Tiravamo sera con l’accendino a consumare i polpastrelli, le dita gialle e smorfie eleganti per soffiare via fumo denso e fare chiarezza nelle nostre notti. Ci dicevamo del senso di essere al mondo, vedevamo tramontare i nostri vecchi e per le nostre idee facevamo ricorso alle date incise sui cartelli intravisti nelle foto in bianco e nero. La barba incolta di mio padre e il pugno alzato a rivendicare il diritto di aprire la bocca e svelare il rosso della lingua.

C’è l’io in formazione, la testuggine organizzata delle battaglie perse, quei megafoni e lo stile vecchio dell’arringare la folla. I motivi va a finire che son sempre gli stessi.

Non ci vedo del bello nelle occupazioni studentesche se non il lucidare le proprie domande e cercare risposte nel collettivo, invocare una giustizia che non si conosce. Il bene comune è un campo da calcio per trascorrere i pomeriggi, la fontanella per bere e i contrasti duri. Le cadute a sangue sulle ginocchia e l’esercizio dei calci piazzati. E sentimenti contraddittori; vorrei dirci di non stancarci, vorrei dirci che è bello credere in qualcosa, un qualcuno, almeno in noi stessi, negli ideali di altri che la nostra breve esperienza ancora non coglie.

Mi piacerebbe ci fossero più case aperte e meno assemblee. L’abuso dei beni comuni. Una libreria è una libreria, e ne sono rimaste poche. Non facciamone slogan, non mettiamoci i libri di un’epoca fa e odore stanco di pantaloni a zampa. Per sconfiggere i pachidermi bisogna farsi furbi e sfidarli su un campo che non è il loro. Portiamoli al mare, facciamoci orche e impariamo l’agilità tra le correnti. Meravigliamoci del giallo fosforescente del plancton e non diamo tutto per due casse semidistrutte, la parata dell’orgoglio dei diversi e quattro stracci senza in tasca neanche più un quotidiano.

Poi quelle divise, il casco a bloccare il pensiero, a cercare il potere nell’ordine, il comando del comandato, la servitù accumula rabbia. Noi figlie e fratelli delle stesse madri. La spesa al mercato e mettiti la canottiera che prendi freddo. Noi seduti agli stessi banchi di scuola ora ci facciamo cariche opposte e poi ci lamentiamo quando siamo i primi a offendere e così fieri di mostrare il taglio sul viso.

Maledetta la comunicazione e maledetta questa spettacolarizzazione dei nostri vorrei.

Che stiamo male è scritto nei nostri rapporti d’amore, nel non lasciarsi stare delle nostre vene e negli stupefacenti che inseguiamo la notte.
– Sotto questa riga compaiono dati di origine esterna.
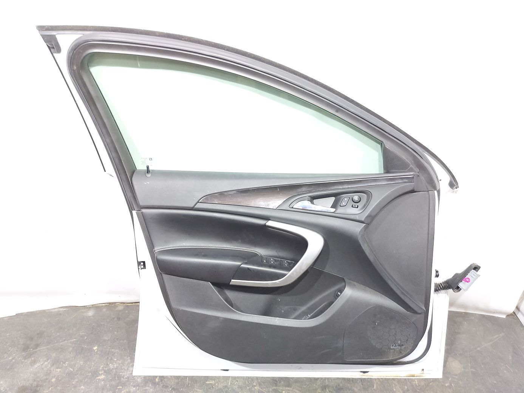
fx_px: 363
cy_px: 196
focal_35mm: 24
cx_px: 262
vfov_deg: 56.8
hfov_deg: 71.6
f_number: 1.8
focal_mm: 5.23
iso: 320
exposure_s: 1/25
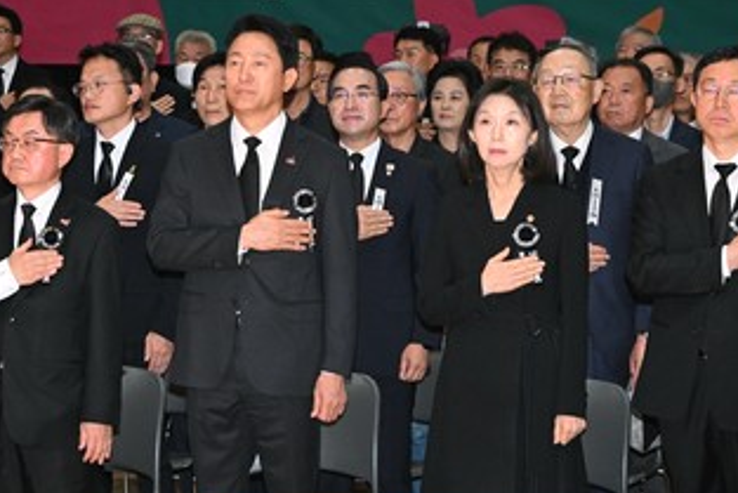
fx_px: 3220
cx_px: 264
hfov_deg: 13.1
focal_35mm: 157
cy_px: 123
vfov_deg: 8.7
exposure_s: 1/100
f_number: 6.3
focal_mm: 82
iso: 2500
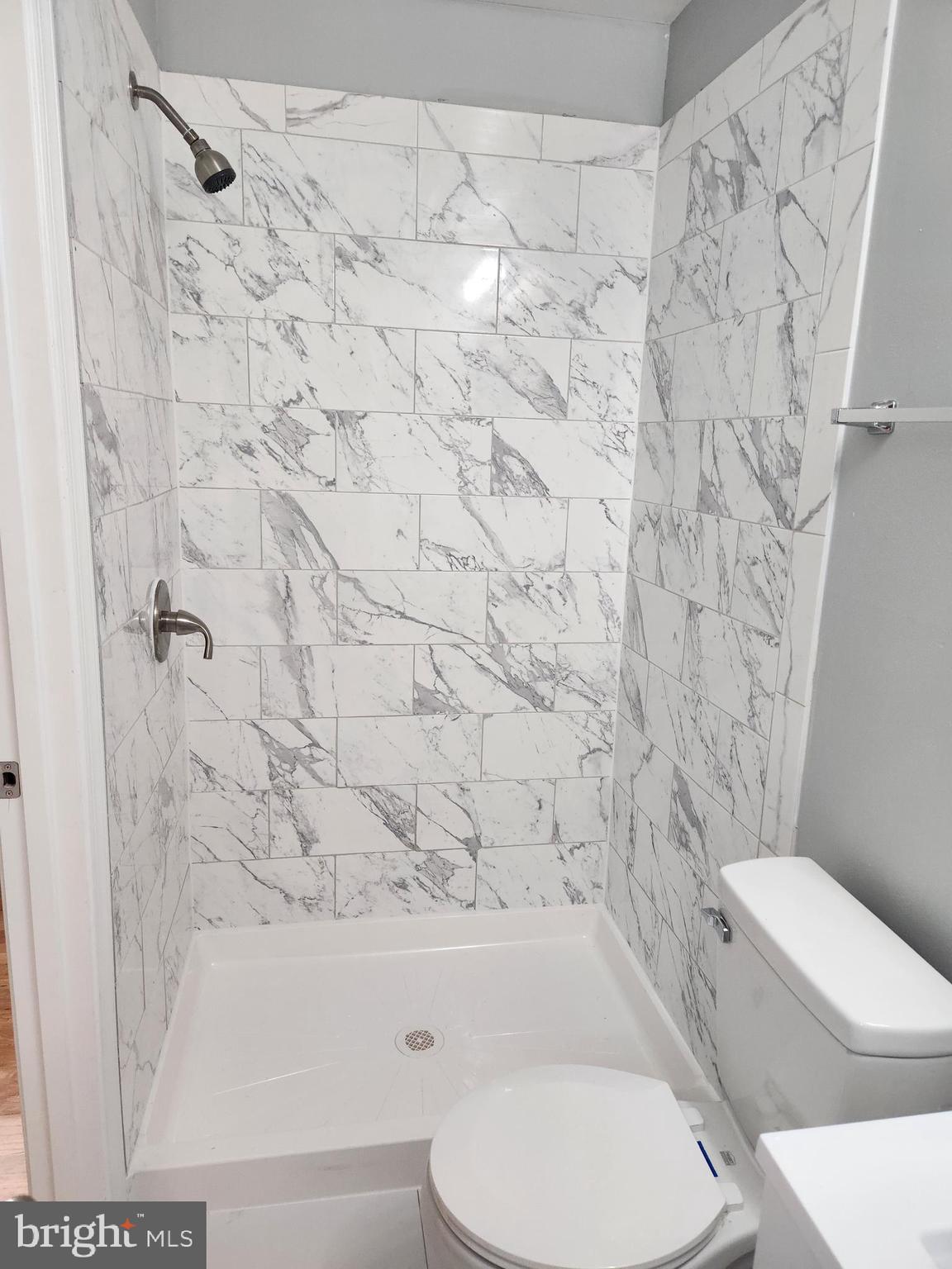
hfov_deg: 58.9
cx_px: 476
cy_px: 634
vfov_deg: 73.9
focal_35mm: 23
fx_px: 843
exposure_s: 1/120
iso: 200
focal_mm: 5.4
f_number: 1.8
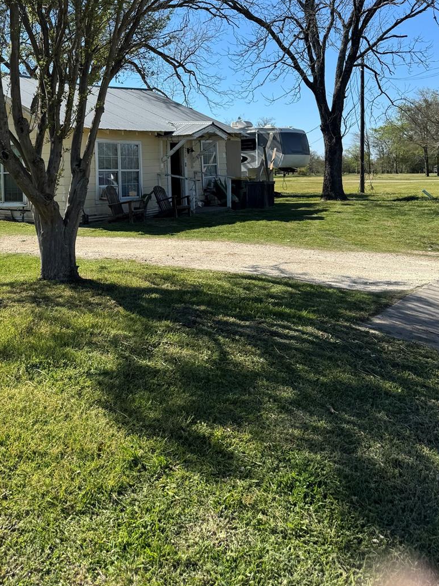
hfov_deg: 38.8
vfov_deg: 50.1
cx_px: 117
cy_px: 177
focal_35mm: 36
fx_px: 609
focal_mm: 6.76
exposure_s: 1/3247
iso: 80
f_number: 1.78
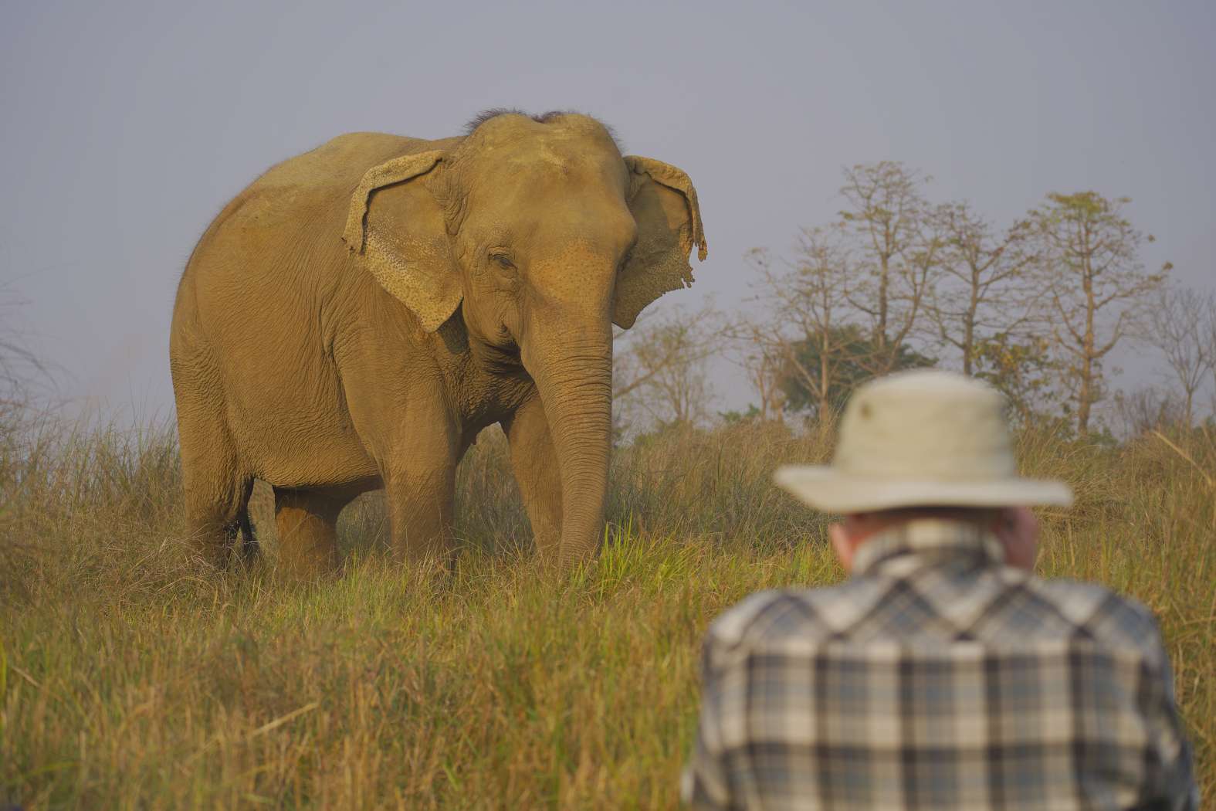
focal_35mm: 112
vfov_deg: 12.2
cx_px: 608
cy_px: 406
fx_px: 3783
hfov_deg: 18.3
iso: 100
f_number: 6.3
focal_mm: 112
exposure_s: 1/200
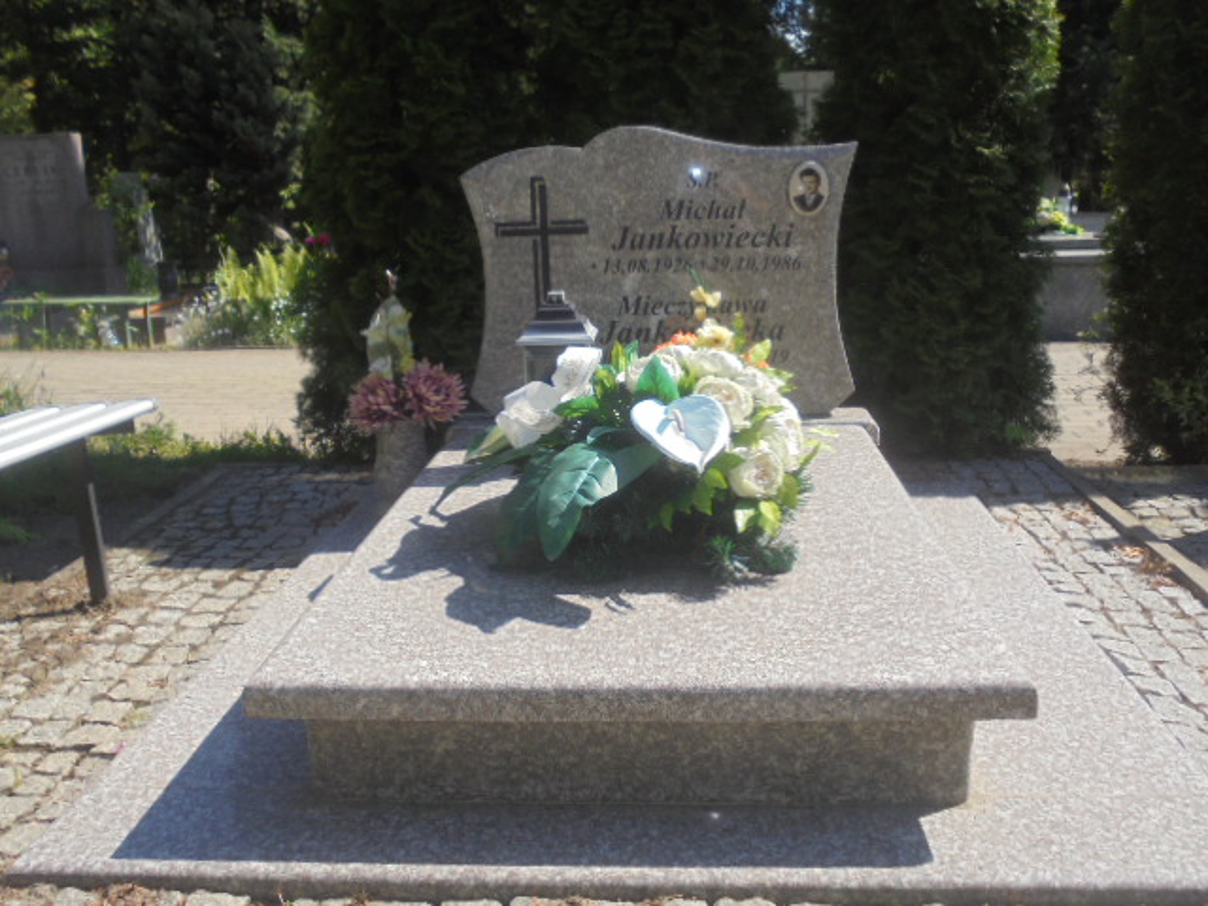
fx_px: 1187
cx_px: 604
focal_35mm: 34
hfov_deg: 54.0
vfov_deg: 41.8
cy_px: 453
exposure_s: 1/500
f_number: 4
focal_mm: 6.1
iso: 100
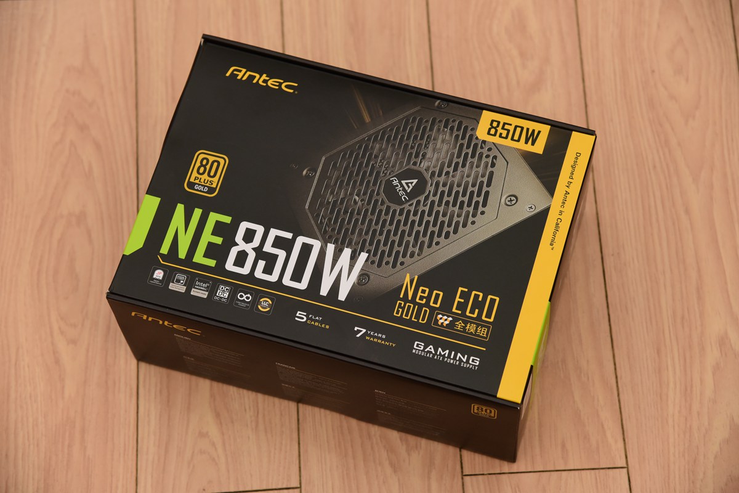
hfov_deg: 21.5
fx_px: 1950
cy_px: 246
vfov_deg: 14.4
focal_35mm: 95
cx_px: 370
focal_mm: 95
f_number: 5.6
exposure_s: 1/60
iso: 1600
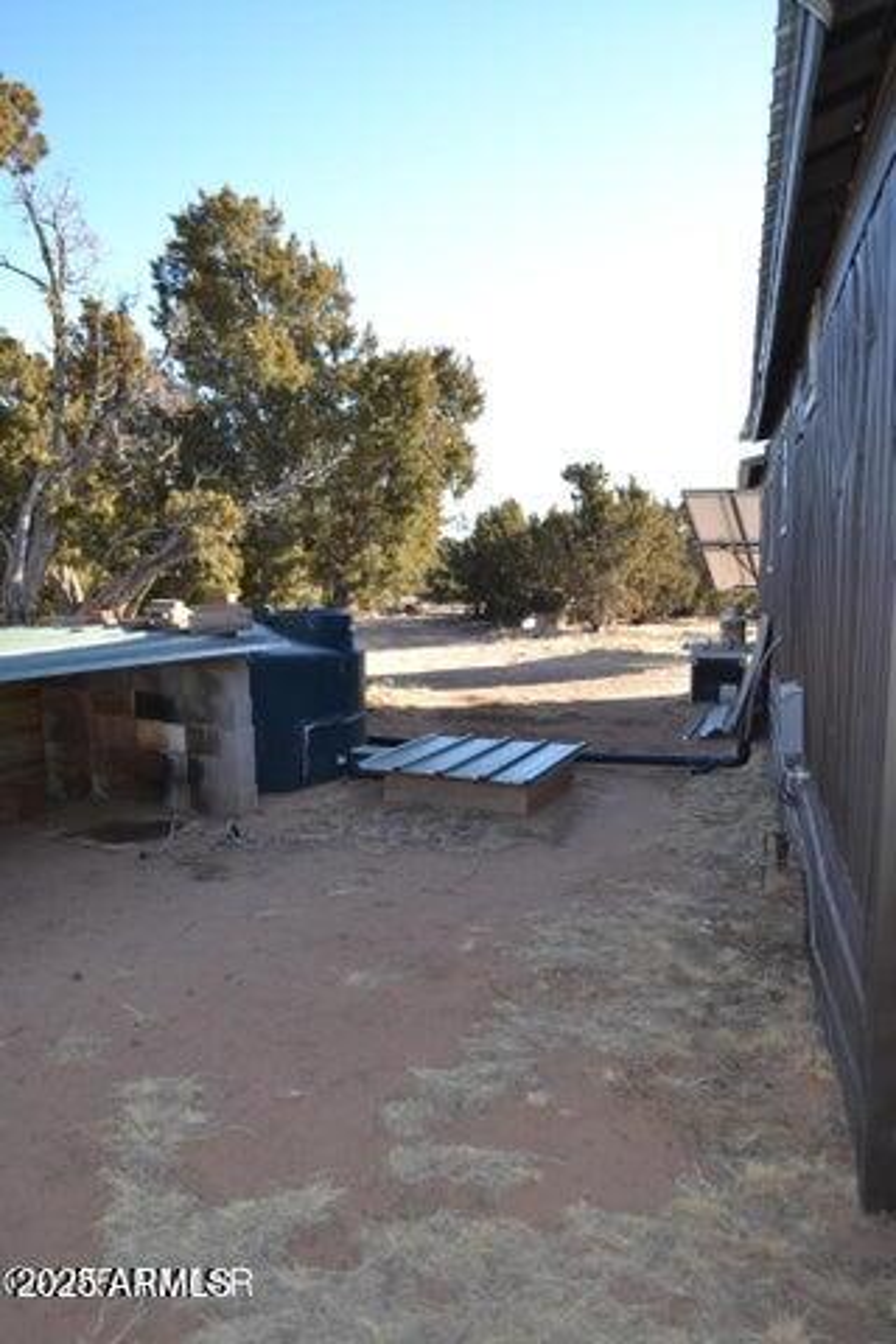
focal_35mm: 27
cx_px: 448
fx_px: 1008
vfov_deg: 67.4
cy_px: 672
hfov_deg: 47.9
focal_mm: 18
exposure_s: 1/200
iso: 100
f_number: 4
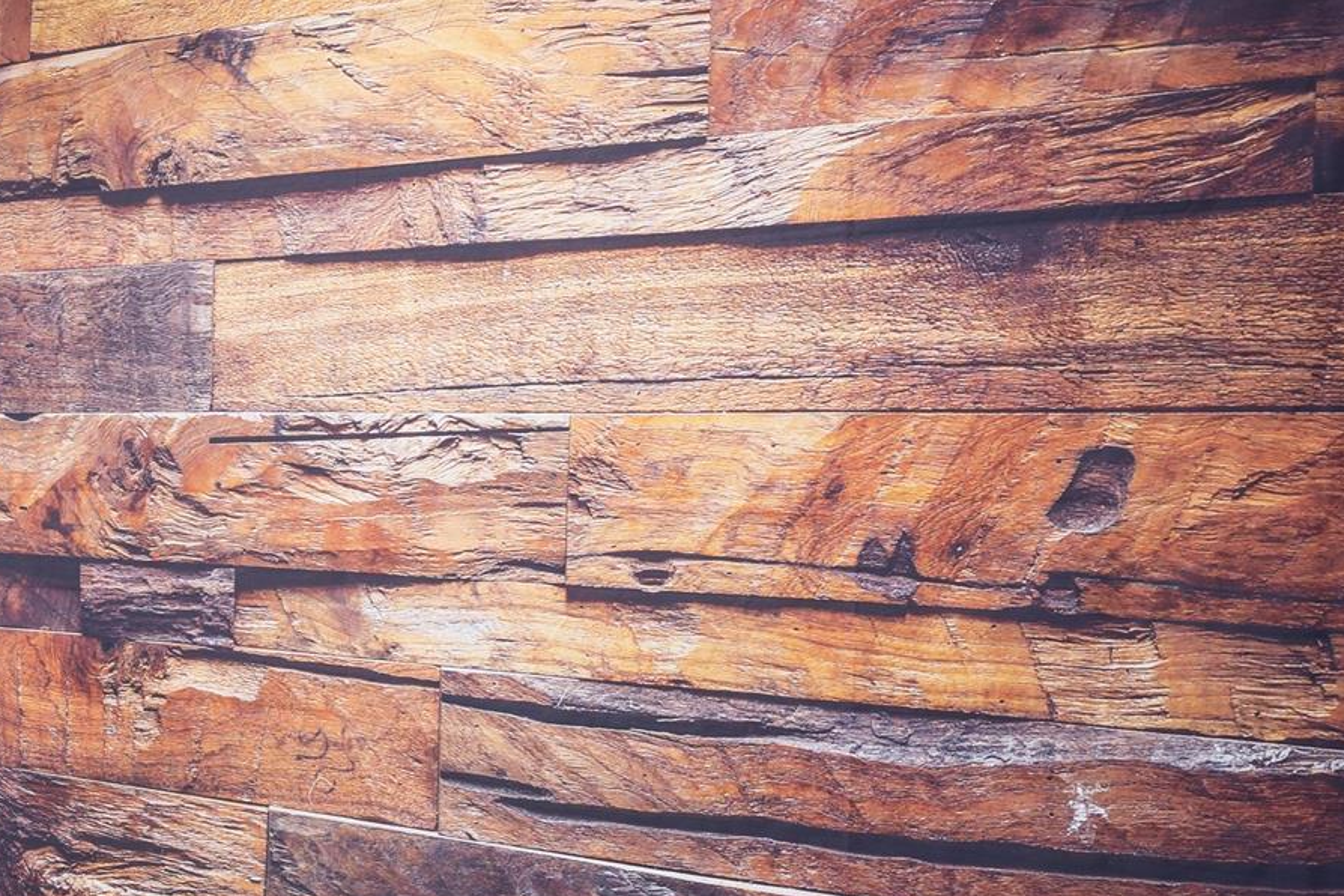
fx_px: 2079
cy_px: 456
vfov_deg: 24.3
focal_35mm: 56
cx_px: -574
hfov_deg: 27.3
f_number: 8
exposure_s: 3
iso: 100
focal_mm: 16.2
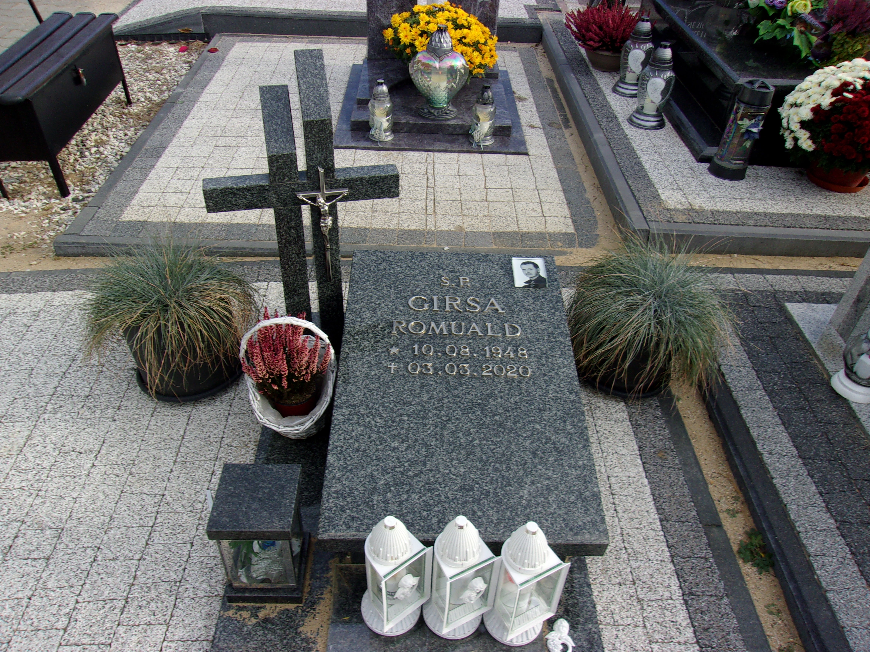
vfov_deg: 51.4
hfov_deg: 65.3
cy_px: 326
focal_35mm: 27
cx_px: 435
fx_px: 679
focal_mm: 4.9
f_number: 10.4
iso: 80
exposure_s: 1/45
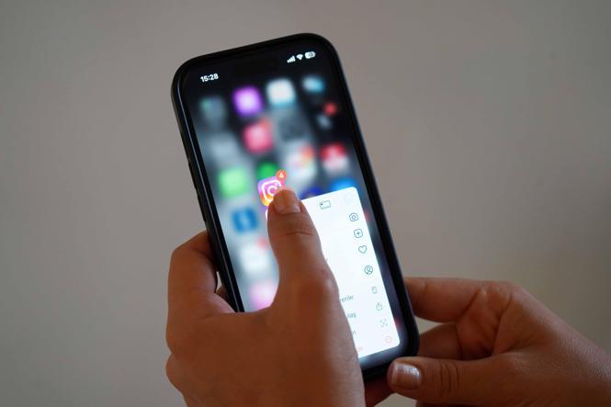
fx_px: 831
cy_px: 204
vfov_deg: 27.5
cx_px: 306
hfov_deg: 40.4
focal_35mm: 49
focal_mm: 49
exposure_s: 1/160
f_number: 4.5
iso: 1600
Diplomati in canti e in letture, chiamiamo compagni coloro che scegliamo fratelli. Quando poi arrivi a casa ti togli le scarpe e cammini piano per non far rumore, poi tiri le coperte fin sotto al naso, respiri forte, guardi il soffitti e dici: sono un combattente, un guerriero. E provi a disegnare un’ideale sulla parete, e va a finire che non ci riesci, che un po’ copi e un po’ ti chiedi se vale la pena stare ancora sull’altalena, ma poi ti spingono e senti l’ebrezza del volo e chiudi gli occhi perché hai paura e non puoi sostenere la vista dall’alto. Così cambi discorso e ti ritrovi bagnato, sudato, e aneli mappamondi di carne per distendere le tue mani stanche e bocche accoglienti per il calore che cerchi e che non trovi più.